ELF .data section variables and RWX bits
Shill
devnull at example.com
Sat May 24 10:53:31 PDT 2003
I wrote a small program stub to measure execution time on an Athlon 4:
_start:
rdtsc
mov ebp, eax
xor eax, eax
cpuid
; BEGIN TIMED CODE
; END TIMED CODE
xor eax, eax
cpuid
rdtsc
sub ebp, eax
xor eax, eax
cpuid
neg ebp
Note: CPUID is used only as a serializing instruction.
Let n be the number of cycles required to execute the code
between the two RDTSC instructions. At the end of the stub,
ebp is equal to n modulo 2^32.
The stub alone (consistently) requires 104 cycles to execute.
So far, so good.
I wanted to time the latency of a store, so I declared a single
variable within the .data section:
SECTION .data
X: dd 0x12345678
I timed three different programs:
P1) mov ebx, [X] ; load i.e. read only
P2) mov dword [X], 0xaabbccdd ; store i.e. write only
P3) add dword [X], byte 0x4C ; load/execute/store i.e. read+write
P1 requires 170 cycles.
P2 requires 12000 cycles on average (MIN=10000 and MAX=46000)
P3 requires 22500 cycles on average (MIN=14500 and MAX=72000)
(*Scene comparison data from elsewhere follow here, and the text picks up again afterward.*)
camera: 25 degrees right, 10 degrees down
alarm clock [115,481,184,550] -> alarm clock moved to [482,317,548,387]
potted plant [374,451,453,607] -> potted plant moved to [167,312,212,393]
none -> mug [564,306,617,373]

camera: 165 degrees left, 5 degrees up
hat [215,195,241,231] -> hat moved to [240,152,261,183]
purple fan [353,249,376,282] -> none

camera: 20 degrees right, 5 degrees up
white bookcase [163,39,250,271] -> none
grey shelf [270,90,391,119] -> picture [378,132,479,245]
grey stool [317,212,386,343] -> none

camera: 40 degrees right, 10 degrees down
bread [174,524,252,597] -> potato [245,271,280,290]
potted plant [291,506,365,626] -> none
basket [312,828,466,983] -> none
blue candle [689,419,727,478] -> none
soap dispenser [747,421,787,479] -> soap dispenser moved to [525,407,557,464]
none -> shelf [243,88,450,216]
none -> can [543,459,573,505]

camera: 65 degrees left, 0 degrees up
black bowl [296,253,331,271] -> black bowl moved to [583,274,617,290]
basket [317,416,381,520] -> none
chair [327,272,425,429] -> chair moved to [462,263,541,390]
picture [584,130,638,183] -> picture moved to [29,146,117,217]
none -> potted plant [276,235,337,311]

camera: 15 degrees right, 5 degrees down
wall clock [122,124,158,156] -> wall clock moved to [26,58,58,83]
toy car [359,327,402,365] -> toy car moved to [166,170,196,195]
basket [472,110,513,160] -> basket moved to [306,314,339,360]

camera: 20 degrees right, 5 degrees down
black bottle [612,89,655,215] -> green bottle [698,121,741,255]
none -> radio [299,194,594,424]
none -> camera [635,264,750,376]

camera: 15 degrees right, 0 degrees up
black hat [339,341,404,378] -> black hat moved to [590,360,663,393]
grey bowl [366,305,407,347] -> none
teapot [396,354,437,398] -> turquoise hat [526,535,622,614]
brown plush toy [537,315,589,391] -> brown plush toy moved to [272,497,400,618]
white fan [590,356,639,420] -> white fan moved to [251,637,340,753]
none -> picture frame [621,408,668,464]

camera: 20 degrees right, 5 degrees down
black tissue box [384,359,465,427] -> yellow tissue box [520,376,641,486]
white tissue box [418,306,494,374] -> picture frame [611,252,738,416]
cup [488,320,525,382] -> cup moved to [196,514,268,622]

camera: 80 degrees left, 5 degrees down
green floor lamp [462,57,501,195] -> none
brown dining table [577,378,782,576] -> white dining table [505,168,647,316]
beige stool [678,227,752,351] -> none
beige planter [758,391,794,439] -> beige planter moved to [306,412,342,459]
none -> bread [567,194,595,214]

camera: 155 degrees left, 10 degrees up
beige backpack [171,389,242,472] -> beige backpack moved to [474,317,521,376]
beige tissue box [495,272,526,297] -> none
NASM gives the ELF .data section the following properties:
progbits (i.e. explicit contents, unlike the .bss section)
alloc (i.e. load into memory when the program is run)
noexec (i.e. clear the allow execute bit)
write (i.e. set the allow write bit)
align=4 (i.e. start the section at a multiple of 4)
A cache miss might explain why P1 requires 170 cycles but it does not
explain P2 or P3, as far as I know.
My guess is that the first time X is written to, an exception occurs
(perhaps a TLB miss) and the operating system (FreeBSD in my case) is
required to update something, somewhere.
Could it be that FreeBSD does not set the write bit for the page where X
is stored until X is *actually* written to? But then why would P3 take
much longer than P2?
As you can see, I am very confused. I would be very grateful if an ELF
and/or ld guru could step in and share his insight.